Parabolas are fascinating curves that appear in many mathematical contexts. The shape of a parabola is defined by a quadratic function, typically written in the standard form as \( ax^2 + bx + c \). Understanding this curve is vital, as it models various real-world phenomena such as the path of projectiles or structures like satellite dishes.
Key characteristics of a parabola:

• If the coefficient \( a \) is positive, the parabola opens upwards, resembling a U-shape.
• If \( a \) is negative, it opens downwards, like an upside-down U.
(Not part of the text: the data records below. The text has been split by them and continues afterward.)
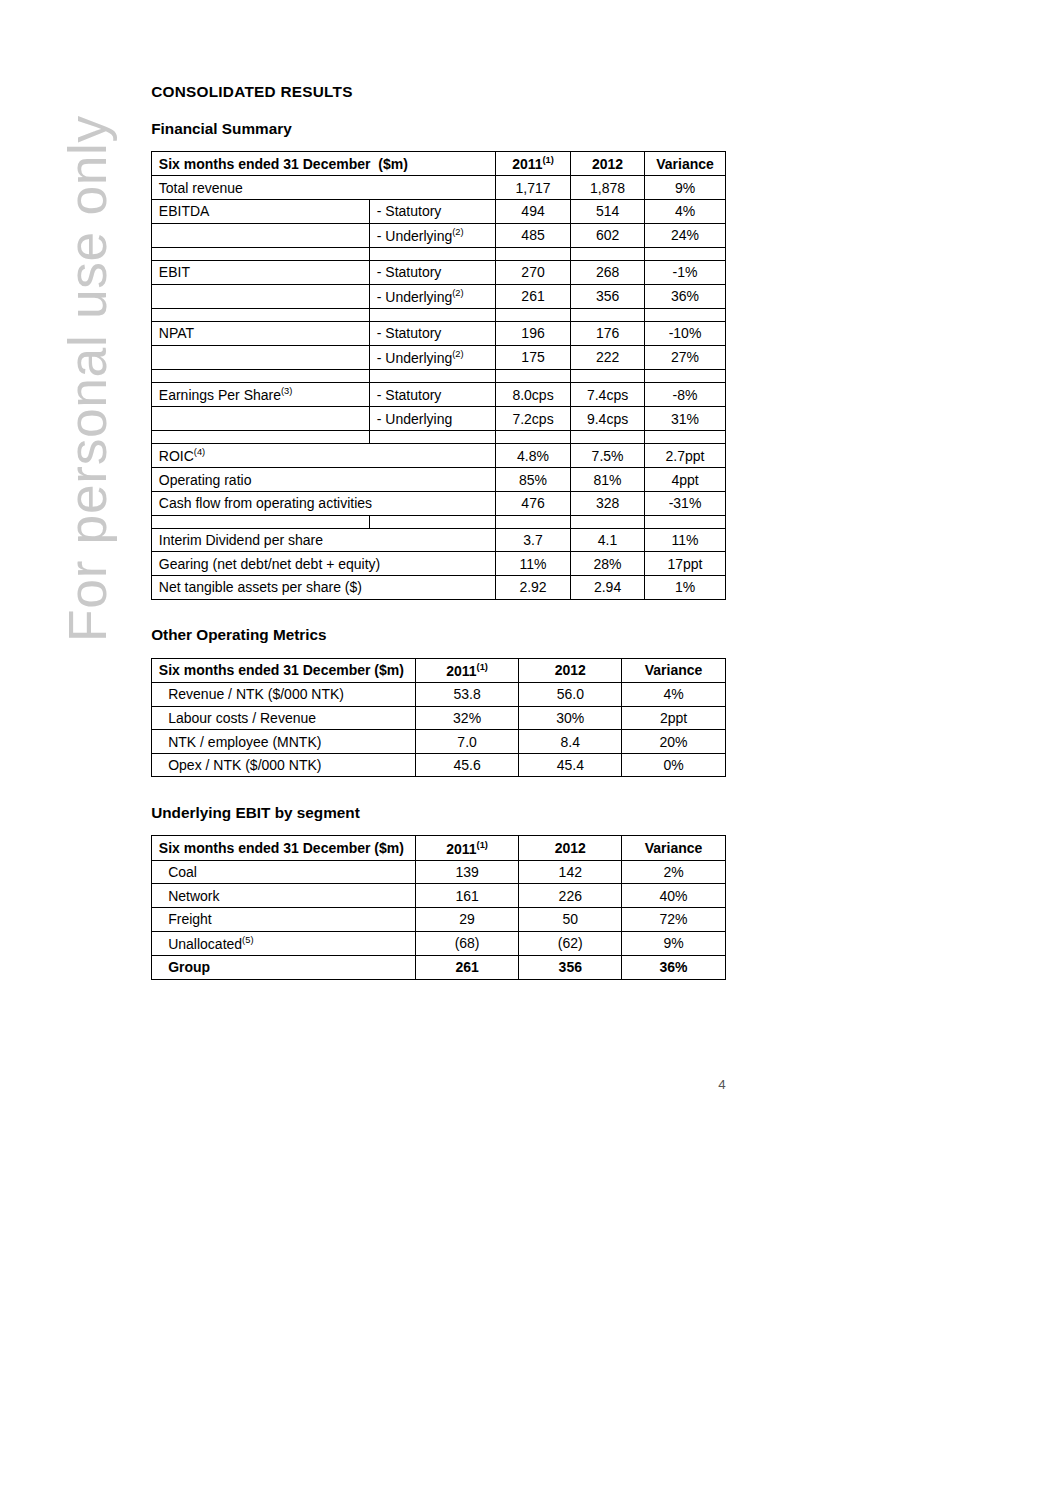For personal use only
CONSOLIDATED RESULTS
Financial Summary
| Six months ended 31 December ($m) | 2011 (1) | 2012 | Variance |
| --- | --- | --- | --- |
| Total revenue | 1,717 | 1,878 | 9% |
| EBITDA | - Statutory | 494 | 514 | 4% |
| | - Underlying (2) | 485 | 602 | 24% |
| EBIT | - Statutory | 270 | 268 | -1% |
| | - Underlying (2) | 261 | 356 | 36% |
| NPAT | - Statutory | 196 | 176 | -10% |
| | - Underlying (2) | 175 | 222 | 27% |
| Earnings Per Share (3) | - Statutory | 8.0cps | 7.4cps | -8% |
| | - Underlying | 7.2cps | 9.4cps | 31% |
| ROIC (4) | 4.8% | 7.5% | 2.7ppt |
| Operating ratio | 85% | 81% | 4ppt |
| Cash flow from operating activities | 476 | 328 | -31% |
| Interim Dividend per share | 3.7 | 4.1 | 11% |
| Gearing (net debt/net debt + equity) | 11% | 28% | 17ppt |
| Net tangible assets per share ($) | 2.92 | 2.94 | 1% |
Other Operating Metrics
| Six months ended 31 December ($m) | 2011 (1) | 2012 | Variance |
| --- | --- | --- | --- |
| Revenue / NTK ($/000 NTK) | 53.8 | 56.0 | 4% |
| Labour costs / Revenue | 32% | 30% | 2ppt |
| NTK / employee (MNTK) | 7.0 | 8.4 | 20% |
| Opex / NTK ($/000 NTK) | 45.6 | 45.4 | 0% |
Underlying EBIT by segment
| Six months ended 31 December ($m) | 2011 (1) | 2012 | Variance |
| --- | --- | --- | --- |
| Coal | 139 | 142 | 2% |
| Network | 161 | 226 | 40% |
| Freight | 29 | 50 | 72% |
| Unallocated (5) | (68) | (62) | 9% |
| Group | 261 | 356 | 36% |
4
In the given exercise, the quadratic function \( f(x) = -4x^2 + 5x \) has a negative \( a \, (a = -4) \), indicating a downward opening parabola. This automatically suggests that the function has a maximum point since the parabola caps at its highest point before continuing downwards.

The vertex of a parabola is a significant point, representing the peak or the lowest point of the parabola. To find the vertex for a quadratic equation in the form \( ax^2 + bx + c \), we use the vertex formula for the x-coordinate:
\[ x = \frac{-b}{2a} \]
This formula is derived from completing the square or using calculus (derivative setting). It pinpoints where the curve changes direction or the highest/lowest point.
In the exercise, by substituting \( b = 5 \) and \( a = -4 \) into the formula, we calculate:
\[ x = \frac{-5}{2(-4)} = \frac{5}{8} = 0.625 \]
The x-coordinate of the vertex is therefore 0.625. This x-value, when inserted back into the original function, helps to find the y-coordinate, completing the vertex's location.

The concepts of maximum and minimum values in quadratic functions revolve around their parabolic nature.
When a parabola opens upwards (\( a > 0 \)), it has a minimum value at its vertex, forming a lowest point of the curve.
On the other hand, when a parabola opens downwards (\( a < 0 \)), it displays a maximum value at its vertex, being at the top of its arc.
In our exercise:

• The quadratic function \( f(x) = -4x^2 + 5x \) has a \( a < 0 \), meaning a downward-opening parabola with a maximum value.
• By substituting \( x = 0.625 \) into the function, the y-coordinate or the maximum value is found: \( f(0.625) = 1.5625 \).
• Rounding it off to the nearest hundredth gives the final answer: 1.56.

Recognizing these values is crucial for understanding the behavior of the quadratic function in real-world applications. It shows you the turning point from increase to decrease or vice versa, highlighting the extremities of the function, whether it's a maximum peak or a minimum trough.